§ **Exercise details**
Where does the word "Draw" appear in the entries below? Copy each line that holds it.

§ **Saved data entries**

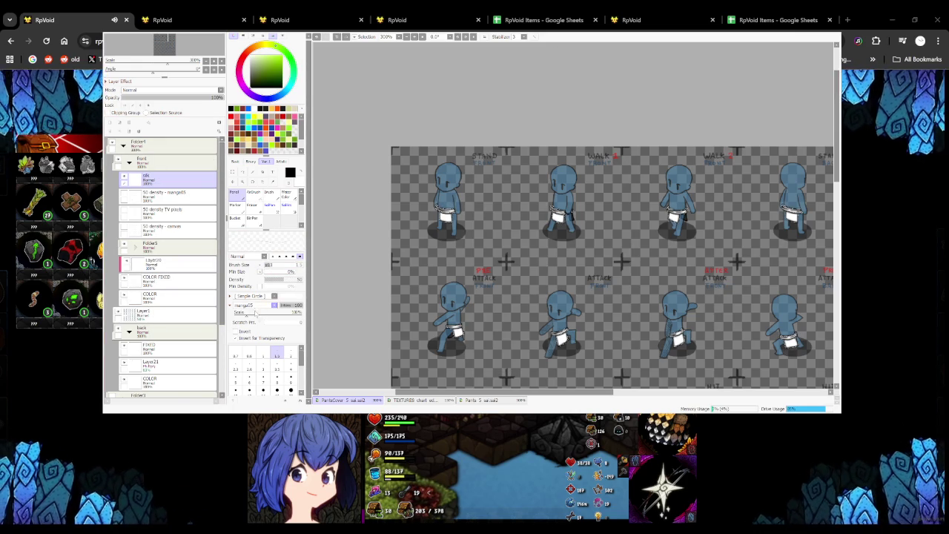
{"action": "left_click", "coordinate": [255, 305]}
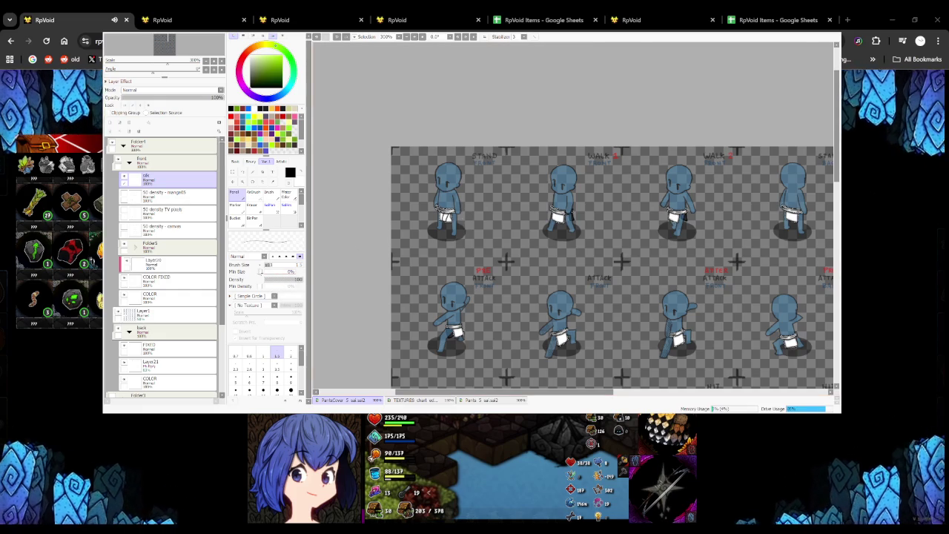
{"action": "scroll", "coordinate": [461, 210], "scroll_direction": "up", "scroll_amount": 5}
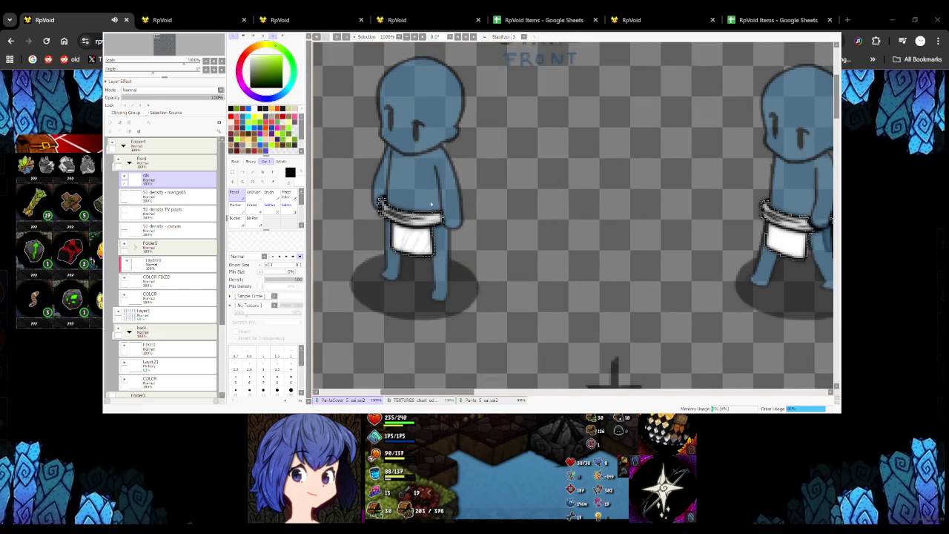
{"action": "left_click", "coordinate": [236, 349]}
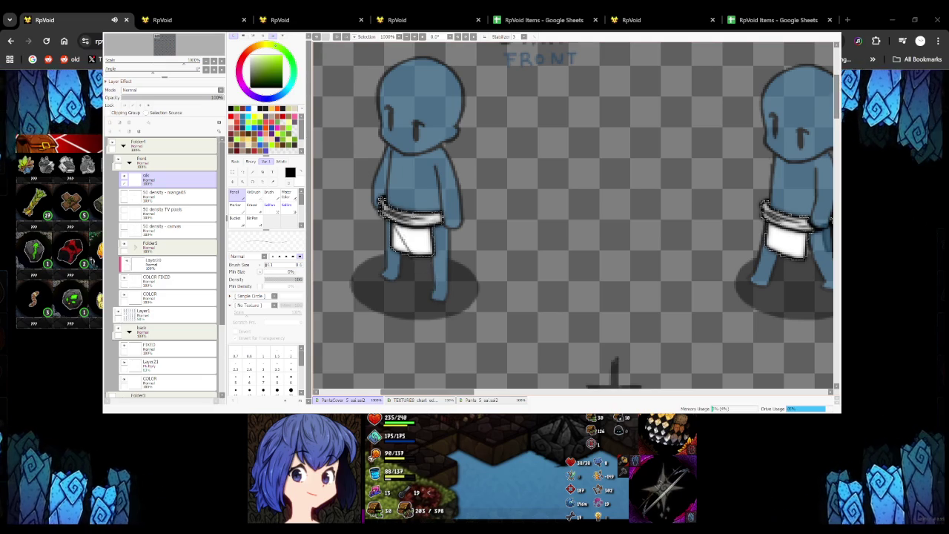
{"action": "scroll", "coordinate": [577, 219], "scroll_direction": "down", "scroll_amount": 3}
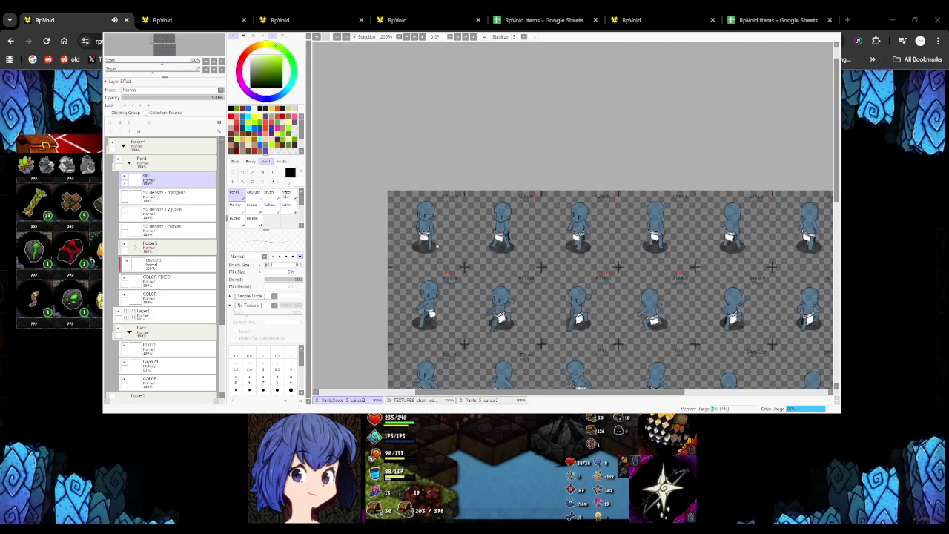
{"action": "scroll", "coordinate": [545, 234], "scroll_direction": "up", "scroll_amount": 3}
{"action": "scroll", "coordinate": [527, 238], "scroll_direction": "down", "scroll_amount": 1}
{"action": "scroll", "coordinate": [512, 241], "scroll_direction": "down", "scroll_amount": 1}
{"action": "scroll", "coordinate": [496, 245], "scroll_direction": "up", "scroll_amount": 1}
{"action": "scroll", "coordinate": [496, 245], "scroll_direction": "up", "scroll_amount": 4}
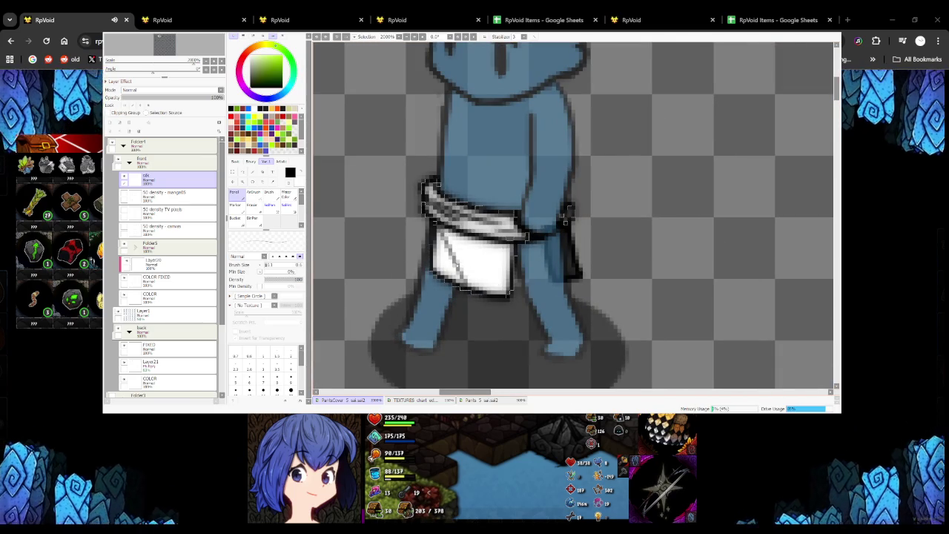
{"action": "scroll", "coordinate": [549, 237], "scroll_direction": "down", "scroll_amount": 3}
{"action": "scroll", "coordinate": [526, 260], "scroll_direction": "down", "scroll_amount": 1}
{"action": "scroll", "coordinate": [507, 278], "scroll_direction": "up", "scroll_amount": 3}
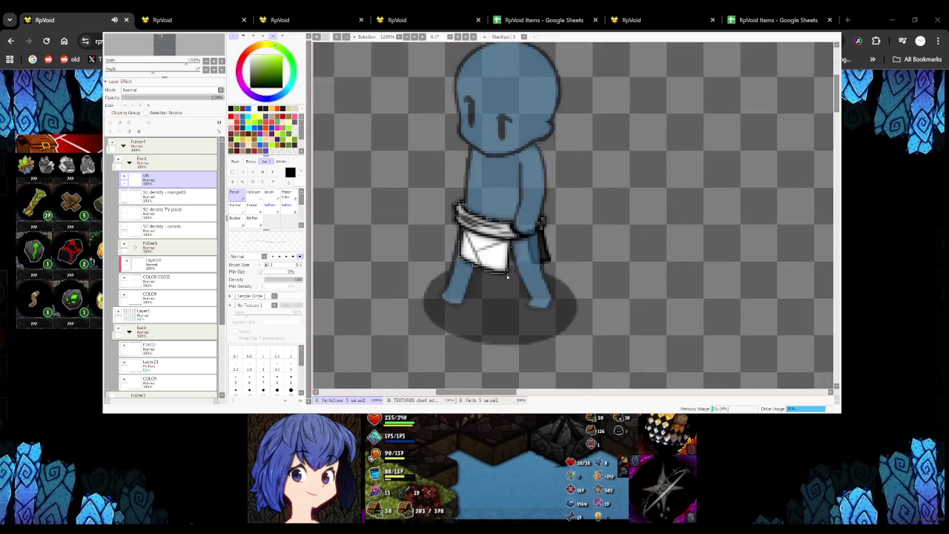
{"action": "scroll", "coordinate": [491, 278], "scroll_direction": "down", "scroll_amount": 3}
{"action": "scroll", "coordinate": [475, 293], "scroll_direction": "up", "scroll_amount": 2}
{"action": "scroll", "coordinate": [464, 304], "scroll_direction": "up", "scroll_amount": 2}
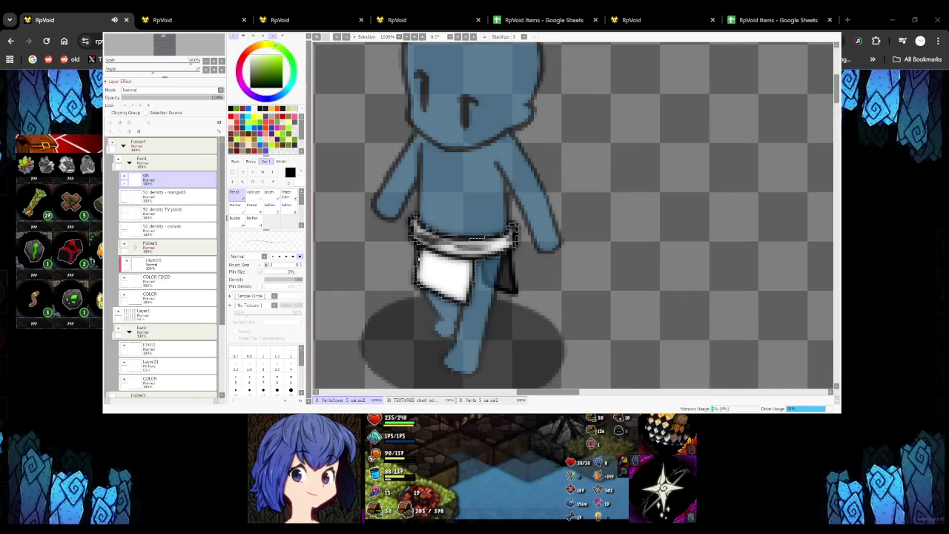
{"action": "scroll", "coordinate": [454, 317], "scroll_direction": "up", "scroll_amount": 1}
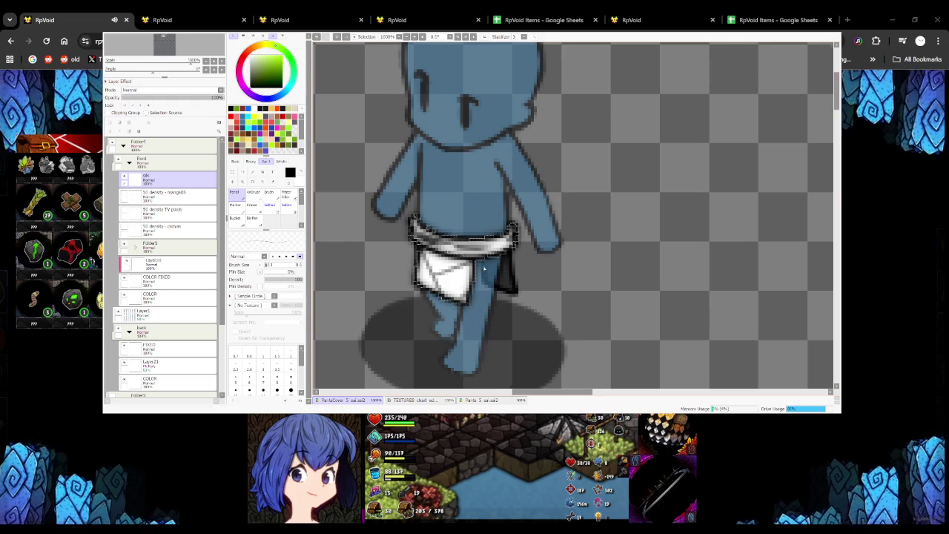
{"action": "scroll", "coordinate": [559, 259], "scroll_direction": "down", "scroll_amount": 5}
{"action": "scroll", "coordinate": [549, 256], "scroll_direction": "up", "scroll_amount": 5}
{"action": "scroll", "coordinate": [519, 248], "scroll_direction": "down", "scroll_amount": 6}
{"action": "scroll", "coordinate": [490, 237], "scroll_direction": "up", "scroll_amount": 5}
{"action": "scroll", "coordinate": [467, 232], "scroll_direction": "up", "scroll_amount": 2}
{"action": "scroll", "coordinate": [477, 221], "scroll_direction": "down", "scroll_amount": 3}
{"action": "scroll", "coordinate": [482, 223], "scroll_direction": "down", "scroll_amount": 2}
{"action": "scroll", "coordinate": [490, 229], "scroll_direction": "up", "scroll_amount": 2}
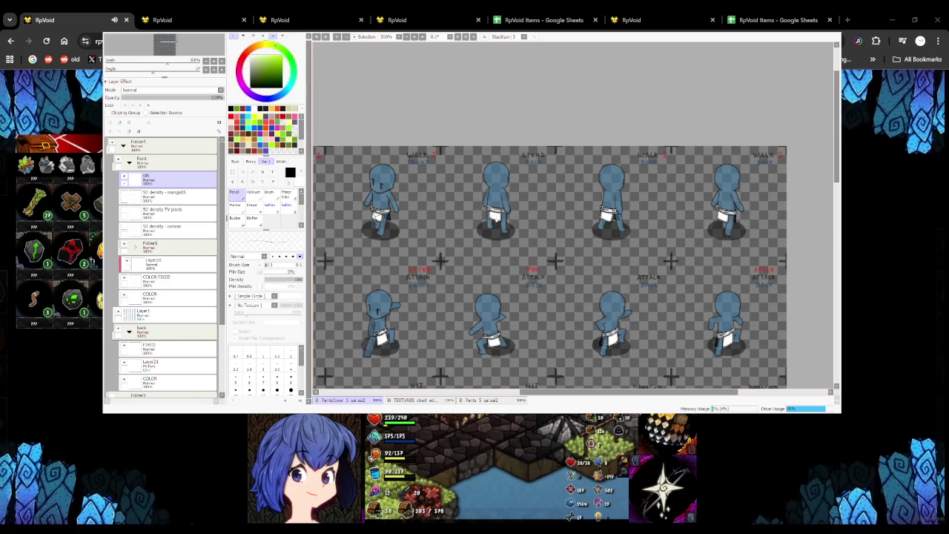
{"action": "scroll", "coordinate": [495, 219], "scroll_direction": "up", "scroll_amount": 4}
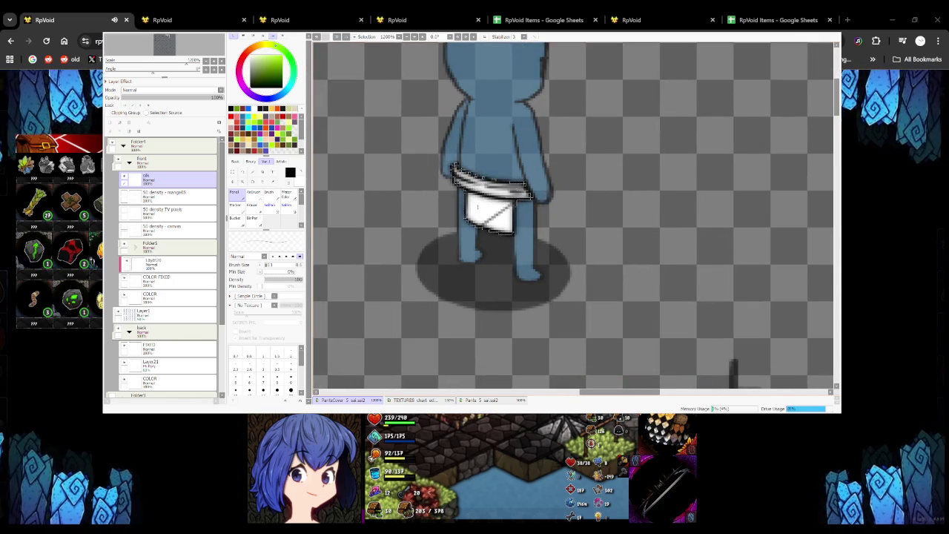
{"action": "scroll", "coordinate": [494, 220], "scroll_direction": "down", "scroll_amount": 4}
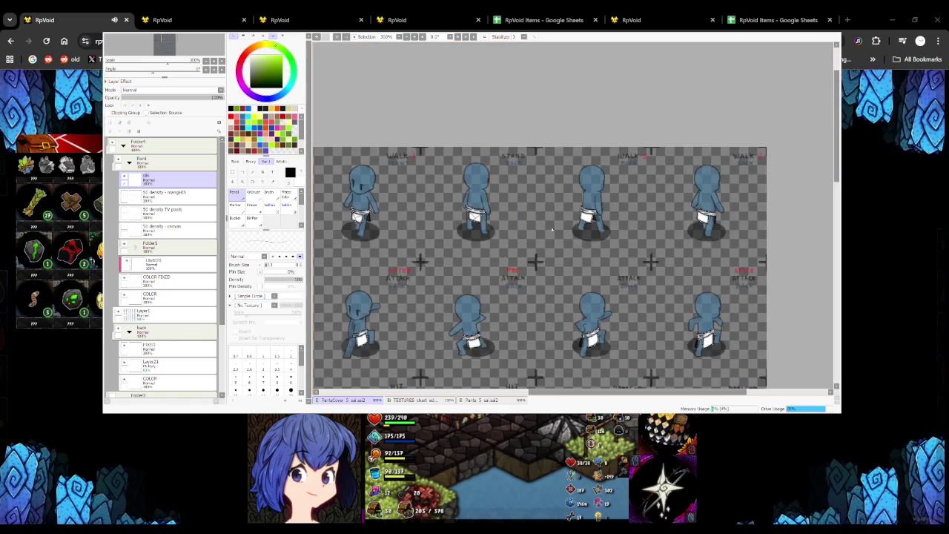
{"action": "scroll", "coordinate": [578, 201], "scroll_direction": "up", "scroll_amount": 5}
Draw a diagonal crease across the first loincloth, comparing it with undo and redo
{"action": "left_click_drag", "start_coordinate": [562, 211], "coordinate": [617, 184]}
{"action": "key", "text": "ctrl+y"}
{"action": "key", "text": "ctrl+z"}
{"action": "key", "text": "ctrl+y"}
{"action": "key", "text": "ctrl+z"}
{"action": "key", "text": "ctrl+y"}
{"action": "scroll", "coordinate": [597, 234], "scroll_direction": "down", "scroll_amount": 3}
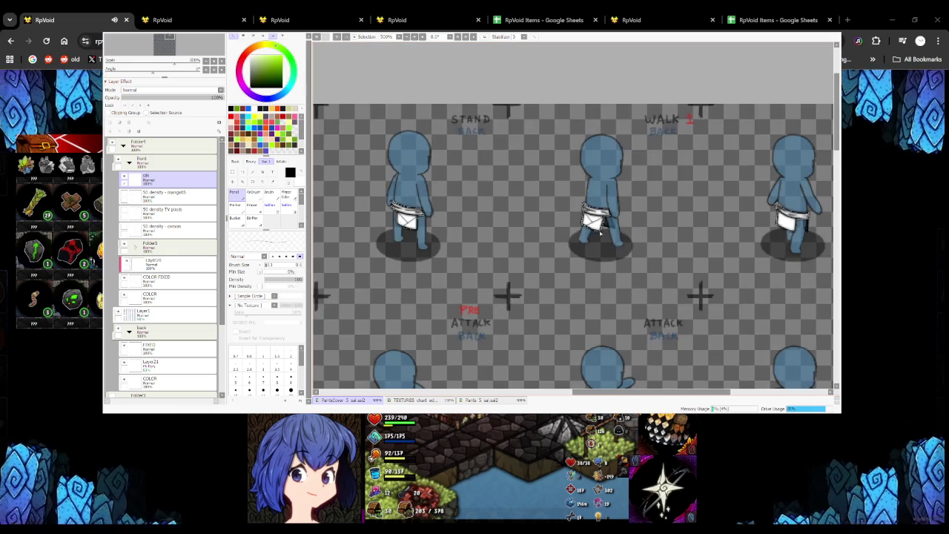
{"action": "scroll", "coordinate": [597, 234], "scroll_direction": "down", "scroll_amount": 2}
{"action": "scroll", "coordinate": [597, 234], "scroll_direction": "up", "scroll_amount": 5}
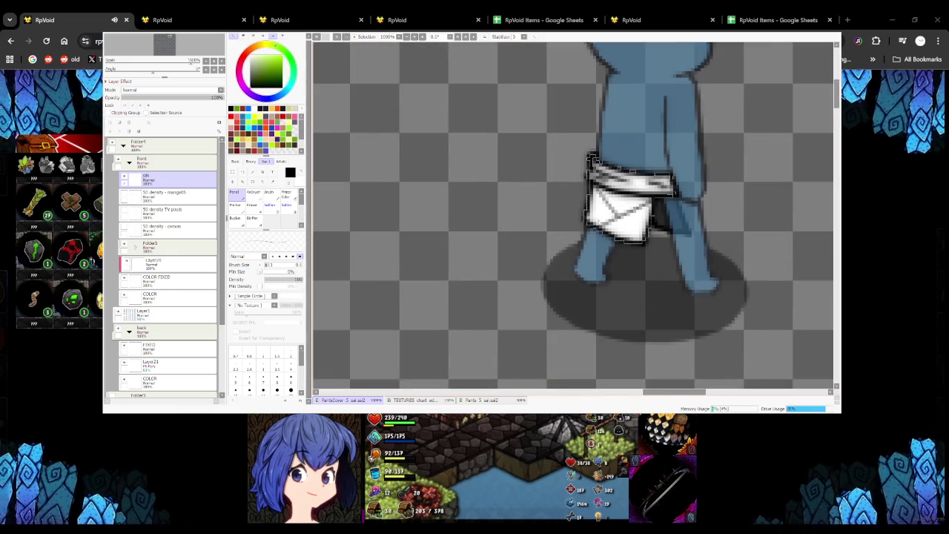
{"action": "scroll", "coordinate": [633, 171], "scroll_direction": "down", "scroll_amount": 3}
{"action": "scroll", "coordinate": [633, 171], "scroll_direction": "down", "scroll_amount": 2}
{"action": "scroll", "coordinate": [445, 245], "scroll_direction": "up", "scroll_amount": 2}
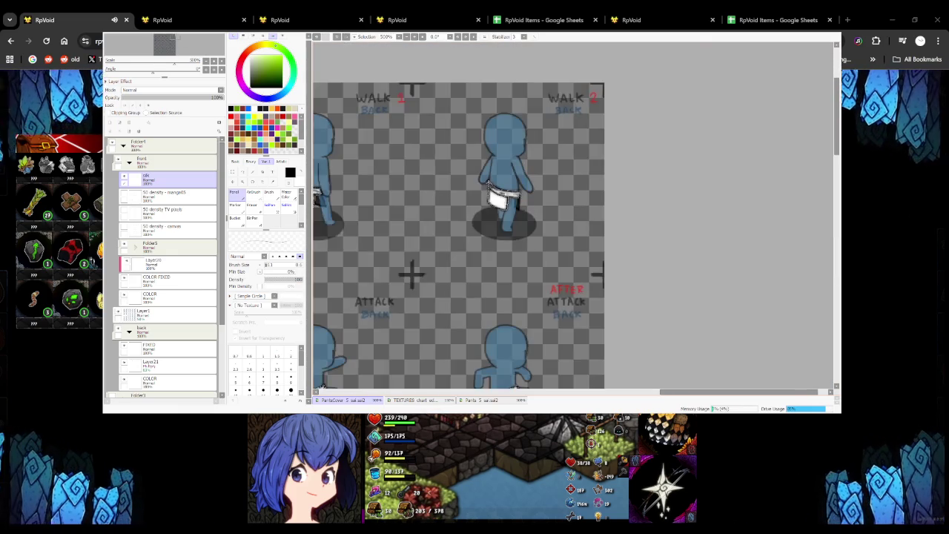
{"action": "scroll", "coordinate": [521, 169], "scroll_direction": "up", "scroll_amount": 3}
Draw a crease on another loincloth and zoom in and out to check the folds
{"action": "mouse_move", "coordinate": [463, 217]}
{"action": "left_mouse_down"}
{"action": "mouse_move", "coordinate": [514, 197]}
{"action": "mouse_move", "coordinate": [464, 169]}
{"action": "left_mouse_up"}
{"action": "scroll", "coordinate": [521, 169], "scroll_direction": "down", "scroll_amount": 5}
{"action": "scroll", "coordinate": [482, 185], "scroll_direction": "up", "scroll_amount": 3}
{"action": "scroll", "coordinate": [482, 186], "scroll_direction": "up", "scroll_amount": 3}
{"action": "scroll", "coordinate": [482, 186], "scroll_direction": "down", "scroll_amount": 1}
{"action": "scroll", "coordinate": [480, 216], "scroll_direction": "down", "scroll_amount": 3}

§ **Answer section**
Draw a diagonal crease across the first loincloth, comparing it with undo and redo
Draw a crease on another loincloth and zoom in and out to check the folds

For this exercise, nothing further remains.